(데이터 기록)
==========
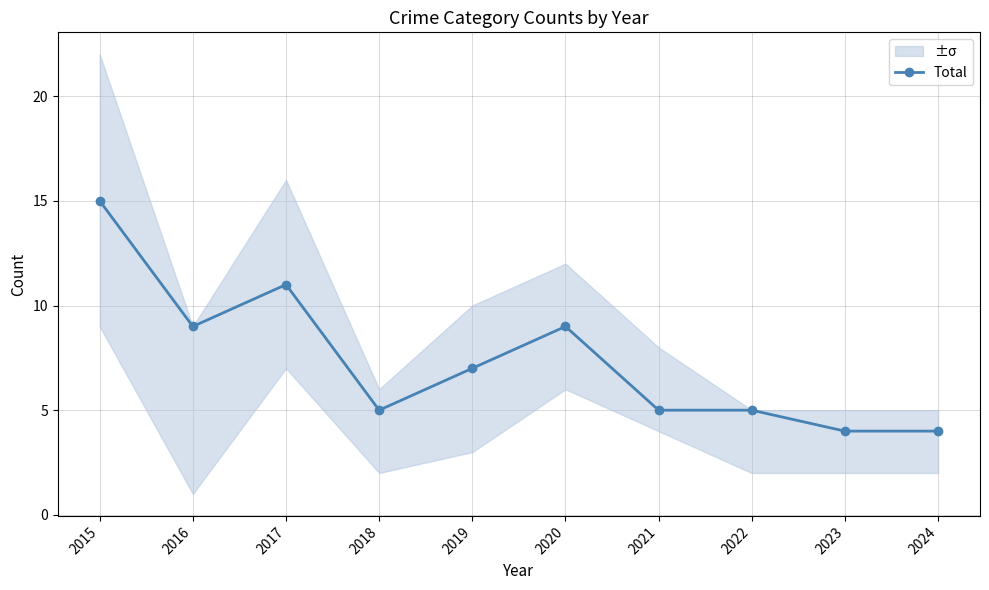

What is the change in value from 2022 to 2024?

-1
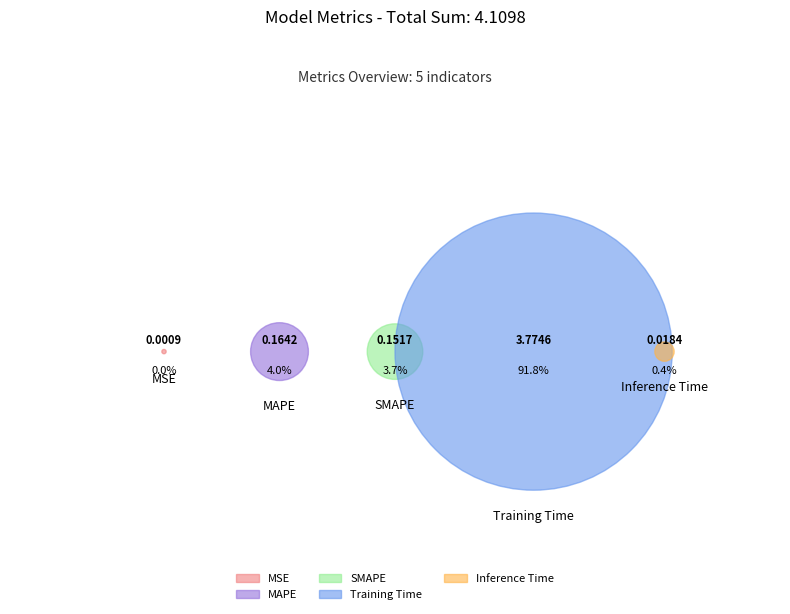

The Inference Time slice represents 1% of the pie. True or false?

False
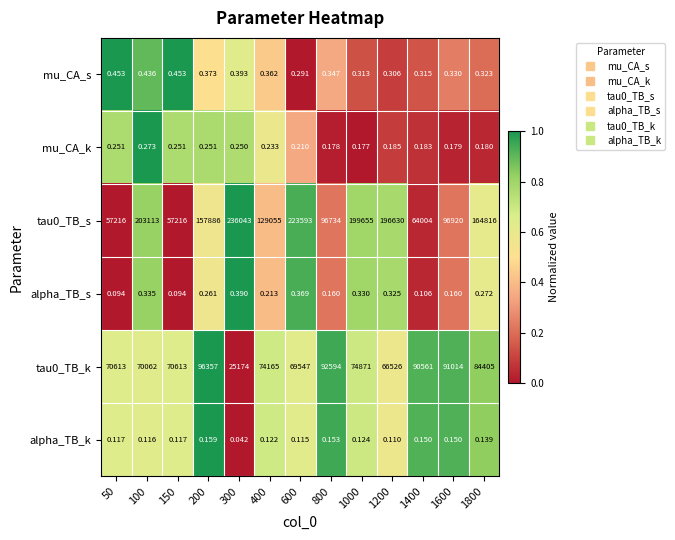

How many data points in tau0_TB_s are less than 157886?

6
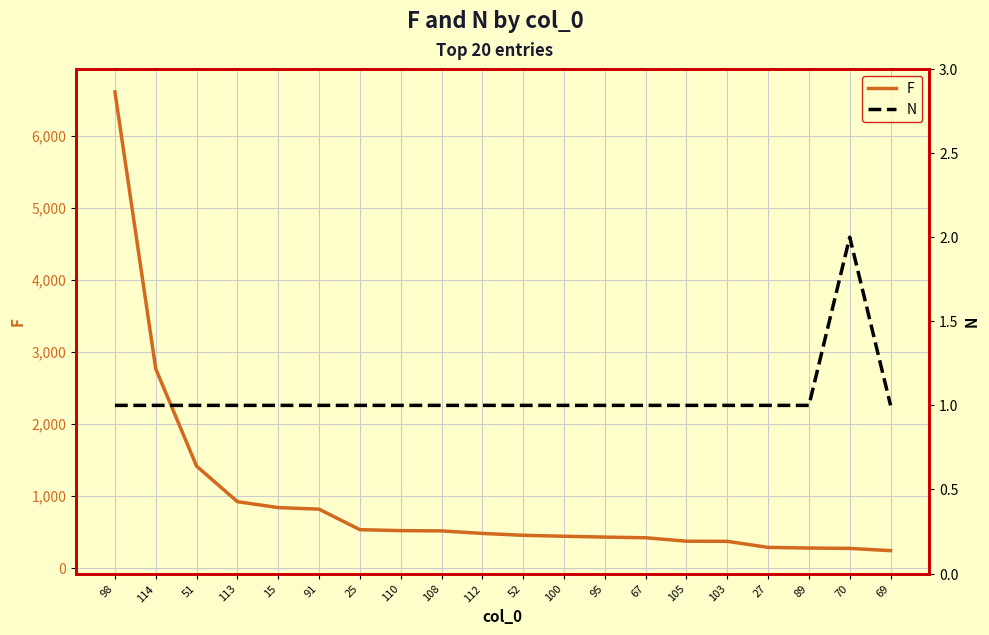

Rank the categories by N value from highest to lowest.

70, 98, 114, 51, 113, 15, 91, 25, 110, 108, 112, 52, 100, 95, 67, 105, 103, 27, 89, 69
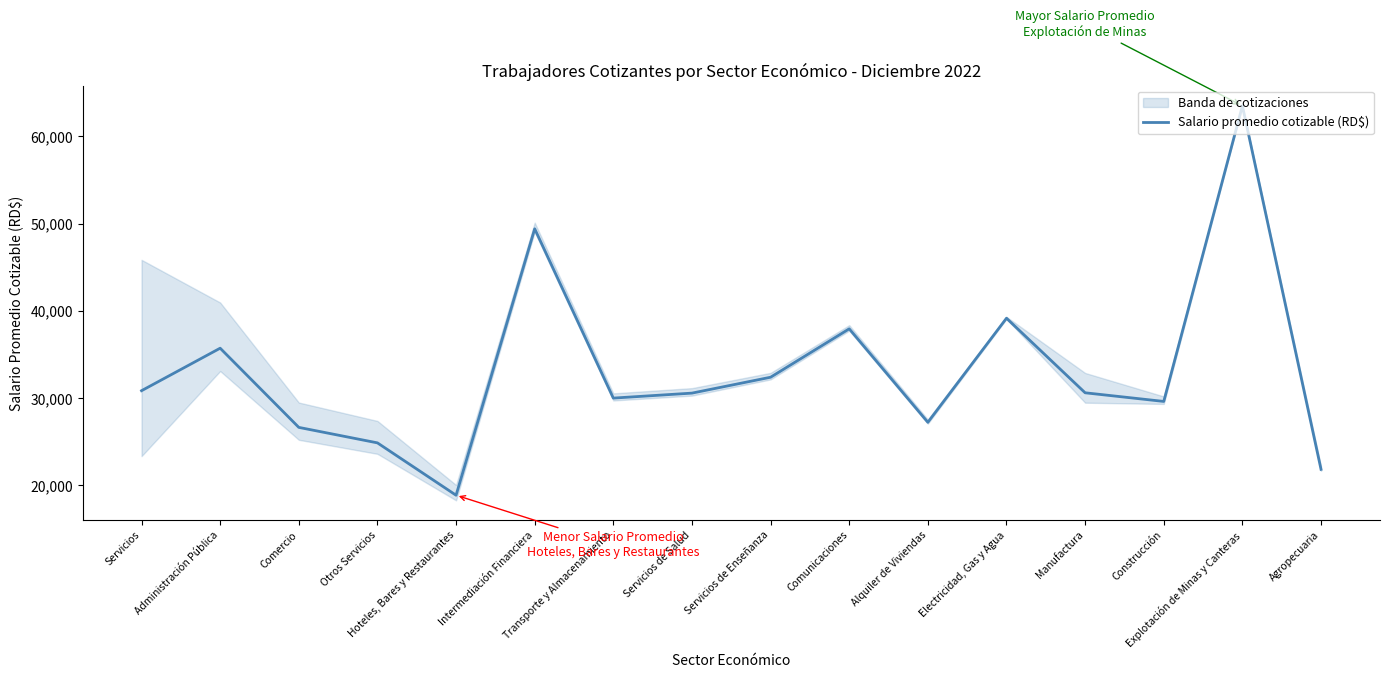

Does the chart have visible grid lines?

No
==========
#### 과제 항목:
위 기록을 처음부터 끝까지 한 글자도 바꾸지 말고 그대로 옮겨 쓰세요. 단, 그림은 빼고 적으세요.

#### 연습 풀이:
What is the change in value from 2022 to 2024?

-1

The Inference Time slice represents 1% of the pie. True or false?

False

How many data points in tau0_TB_s are less than 157886?

6

Rank the categories by N value from highest to lowest.

70, 98, 114, 51, 113, 15, 91, 25, 110, 108, 112, 52, 100, 95, 67, 105, 103, 27, 89, 69

Does the chart have visible grid lines?

No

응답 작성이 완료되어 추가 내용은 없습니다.